**TASK INSTRUCTIONS**
Give the data again exactly, from its opening line through the line in which "Pour éviter ces" appears.

Stored data
== Segment start ==

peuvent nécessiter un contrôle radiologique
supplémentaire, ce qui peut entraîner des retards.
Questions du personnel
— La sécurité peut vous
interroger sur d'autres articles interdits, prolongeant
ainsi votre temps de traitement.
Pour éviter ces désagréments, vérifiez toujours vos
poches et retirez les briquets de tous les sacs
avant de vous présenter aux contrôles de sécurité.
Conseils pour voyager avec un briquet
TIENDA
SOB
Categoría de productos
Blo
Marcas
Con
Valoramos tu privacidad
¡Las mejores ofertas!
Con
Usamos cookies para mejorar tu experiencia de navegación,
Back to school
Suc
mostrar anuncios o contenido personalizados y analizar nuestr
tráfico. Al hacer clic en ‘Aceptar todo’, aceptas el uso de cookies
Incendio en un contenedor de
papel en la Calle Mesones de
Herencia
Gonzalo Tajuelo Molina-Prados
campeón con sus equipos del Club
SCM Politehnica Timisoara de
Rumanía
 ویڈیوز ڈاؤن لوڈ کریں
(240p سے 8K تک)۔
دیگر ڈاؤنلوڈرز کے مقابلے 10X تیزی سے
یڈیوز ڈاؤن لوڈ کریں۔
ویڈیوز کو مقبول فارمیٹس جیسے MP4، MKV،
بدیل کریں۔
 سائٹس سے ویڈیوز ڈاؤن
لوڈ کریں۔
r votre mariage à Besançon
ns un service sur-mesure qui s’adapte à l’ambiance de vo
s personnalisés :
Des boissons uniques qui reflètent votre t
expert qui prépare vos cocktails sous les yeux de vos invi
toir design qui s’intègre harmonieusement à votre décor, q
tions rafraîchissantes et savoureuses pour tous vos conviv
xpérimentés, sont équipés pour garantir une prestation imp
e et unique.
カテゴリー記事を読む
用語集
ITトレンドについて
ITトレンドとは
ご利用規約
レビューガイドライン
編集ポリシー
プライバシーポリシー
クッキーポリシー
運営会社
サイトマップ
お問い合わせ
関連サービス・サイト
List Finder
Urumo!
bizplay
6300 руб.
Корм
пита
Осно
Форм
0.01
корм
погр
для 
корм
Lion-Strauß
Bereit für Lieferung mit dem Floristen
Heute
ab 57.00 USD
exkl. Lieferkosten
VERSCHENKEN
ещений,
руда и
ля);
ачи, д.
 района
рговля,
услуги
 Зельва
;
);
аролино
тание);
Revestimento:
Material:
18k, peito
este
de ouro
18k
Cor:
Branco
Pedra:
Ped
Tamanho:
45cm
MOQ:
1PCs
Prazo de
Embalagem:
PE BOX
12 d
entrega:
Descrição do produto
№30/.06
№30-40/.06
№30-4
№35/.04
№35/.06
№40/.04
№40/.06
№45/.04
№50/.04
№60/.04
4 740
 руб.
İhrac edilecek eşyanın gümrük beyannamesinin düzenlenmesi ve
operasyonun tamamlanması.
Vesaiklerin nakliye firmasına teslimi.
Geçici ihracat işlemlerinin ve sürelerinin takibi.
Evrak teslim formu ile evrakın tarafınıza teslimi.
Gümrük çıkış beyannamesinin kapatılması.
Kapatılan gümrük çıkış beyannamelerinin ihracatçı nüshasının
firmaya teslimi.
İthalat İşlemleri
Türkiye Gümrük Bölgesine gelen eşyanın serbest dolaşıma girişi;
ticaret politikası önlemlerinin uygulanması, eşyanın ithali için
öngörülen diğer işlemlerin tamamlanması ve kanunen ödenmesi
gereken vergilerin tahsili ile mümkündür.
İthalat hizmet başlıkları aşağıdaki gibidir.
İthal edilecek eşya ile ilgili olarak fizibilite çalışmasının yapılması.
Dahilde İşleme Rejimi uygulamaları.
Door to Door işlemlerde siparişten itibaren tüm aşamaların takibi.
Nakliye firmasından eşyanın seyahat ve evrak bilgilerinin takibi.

== Segment end ==

**REPLY**
peuvent nécessiter un contrôle radiologique
supplémentaire, ce qui peut entraîner des retards.
Questions du personnel
— La sécurité peut vous
interroger sur d'autres articles interdits, prolongeant
ainsi votre temps de traitement.
Pour éviter ces désagréments, vérifiez toujours vos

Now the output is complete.